実際100名以上のアスリートの頭部サイズを計測したところ、日本人男女の頭部採寸データより小顔化していたことが判明。また、フェイスラインに特徴があることも判明しました。そして、このデータと野口選手モデル『e-nox α』開発の経験が、頬骨にフィットし、走行時のブレを極限まで抑えるフレーム誕生へとつながっていくのです。


『e-nox α』を試着したアスリートが語った感想が「初めてフィットする感覚がわかった」。

まさに「細胞(NEURON)レベルの極限のフィット感”纏う(まとう)アイウェア」として『E-NOX NEURON(イーノックス ニューロン)』が生まれた瞬間でした。


E-NOX NEURON(イーノックス ニューロン)


さらに『E-NOX NEURON』は、進化し続けます。

「視界は最大に広げたい、光の入る隙間はなくしたい」。

同モデルを使用する前田穂南選手らアスリートからの声を製品開発へ取り込み、「さらなる視界への挑戦」として、レンズ上部、左右の面積をさらに広げ、頭部との隙間を減少させる独自のレンズ形状を採用し、光漏れの無い集中できる視界を提供する『E-NOX NEURON 20’(イーノックス ニューロン トゥエンティ)』が誕生します。


E-NOX NEURON 20’ (イーノックス ニューロン トゥエンティ)


着用した選手からは、「軽くて負担もなく、走行時にずれることもありません。集中力を高めてくれると感じます」と性能面で評価いただいているだけでなく、「フレームは好きな白色で、レンズは天候に合わせて使い分けている」と自身のモチベーションにつながる声もいただいています。

勝負の世界で戦うアスリート。機能や性能面は当然のこと、精神的な部分もサポートできるアイウェアとして私たちはこれからも全力でアスリートをサポートしてまいります。


-多くのアスリートをサポートする山本光学のアイウェア開発への想いとは

山本光学株式会社 スポーツ事業部 山尾 優太郎氏


当社は 『ひとりひとりに合わせたアイウェアを開発・提供することで、アスリートのパフォーマンスアップに貢献する。』という目標のもとにサポートを行っています。

アスリートからヒアリングを行う際には、サポート担当者だけでなく開発スタッフも現地へ同行し、選手と直接意見交換を行っています。

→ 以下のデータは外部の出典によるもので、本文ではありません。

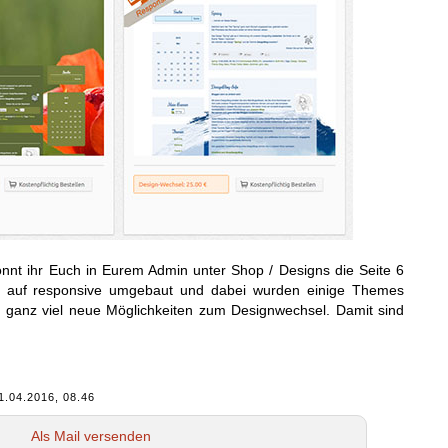
nnt ihr Euch in Eurem Admin unter Shop / Designs die Seite 6
s auf responsive umgebaut und dabei wurden einige Themes
t ganz viel neue Möglichkeiten zum Designwechsel. Damit sind
1.04.2016, 08.46
Als Mail versenden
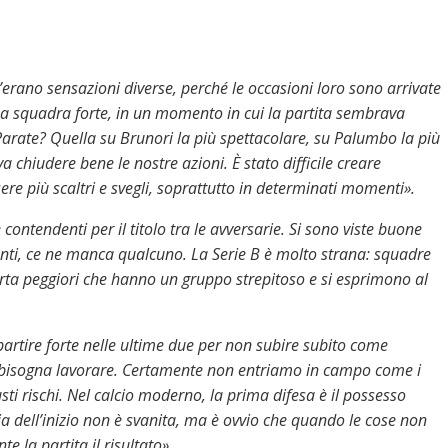
erano sensazioni diverse, perché le occasioni loro sono arrivate
a squadra forte, in un momento in cui la partita sembrava
arate? Quella su Brunori la più spettacolare, su Palumbo la più
va chiudere bene le nostre azioni. È stato difficile creare
e più scaltri e svegli, soprattutto in determinati momenti».
e contendenti per il titolo tra le avversarie. Si sono viste buone
unti, ce ne manca qualcuno. La Serie B è molto strana: squadre
carta peggiori che hanno un gruppo strepitoso e si esprimono al
partire forte nelle ultime due per non subire subito come
i bisogna lavorare. Certamente non entriamo in campo come i
ti rischi. Nel calcio moderno, la prima difesa è il possesso
a dell’inizio non è svanita, ma è ovvio che quando le cose non
 la partita il risultato».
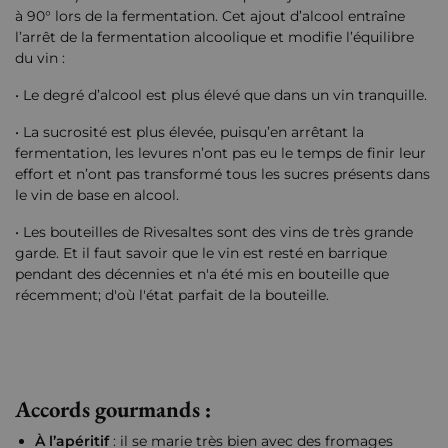
à 90° lors de la fermentation. Cet ajout d’alcool entraîne
l’arrêt de la fermentation alcoolique et modifie l’équilibre
du vin :
• Le degré d’alcool est plus élevé que dans un vin tranquille.
• La sucrosité est plus élevée, puisqu’en arrêtant la
fermentation, les levures n’ont pas eu le temps de finir leur
effort et n’ont pas transformé tous les sucres présents dans
le vin de base en alcool.
• Les bouteilles de Rivesaltes sont des vins de très grande
garde. Et il faut savoir que le vin est resté en barrique
pendant des décennies et n'a été mis en bouteille que
récemment; d'où l'état parfait de la bouteille.
Accords gourmands :
À l’apéritif
: il se marie très bien avec des fromages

やはり、選手の感覚・感想をスピーディーかつズレなく開発へフィードバックするためには、こうした「現場主義」が欠かせないと思います。

企画からデザイン、製造に至るまですべて日本国内にこだわっているからこそ、このような『現場主義』での開発ができ、日本人アスリートの声を生かしたアイウェアを生み出せると考えています。


またモノづくりの際の理念として『ユーザーファースト』を掲げています。ここでいう「ユーザー」とは、時にアスリートであり、時に一般のスポーツ愛好者の方々でもあります。常に製品を使っていただく方の目線で考え、「ユーザーの方のためにはどうしたらよいか?」を基準に判断を行っています。


たとえばマラソン競技でアイウェアを考えると、実は一般のランナーの方が過酷な条件となる場合もあります。トップ選手は2時間~2時間半で競技を終えますが、市民マラソンの制限タイムは7時間程度の場合もあります。 着用時間が長く、疲労も蓄積する中でもストレスなく着用し続けていただくための快適さも求められます。トップ選手との開発で培った技術を一般の製品にも落とし込みつつ、使用される状況に応じてさらに進化させていきたいと思っています。


スノーゴーグルやスイミングゴーグルなど他のカテゴリー製品でも同様です。全てのスポーツに関わるユーザーに寄り添った製品開発をこれからも続けていきます。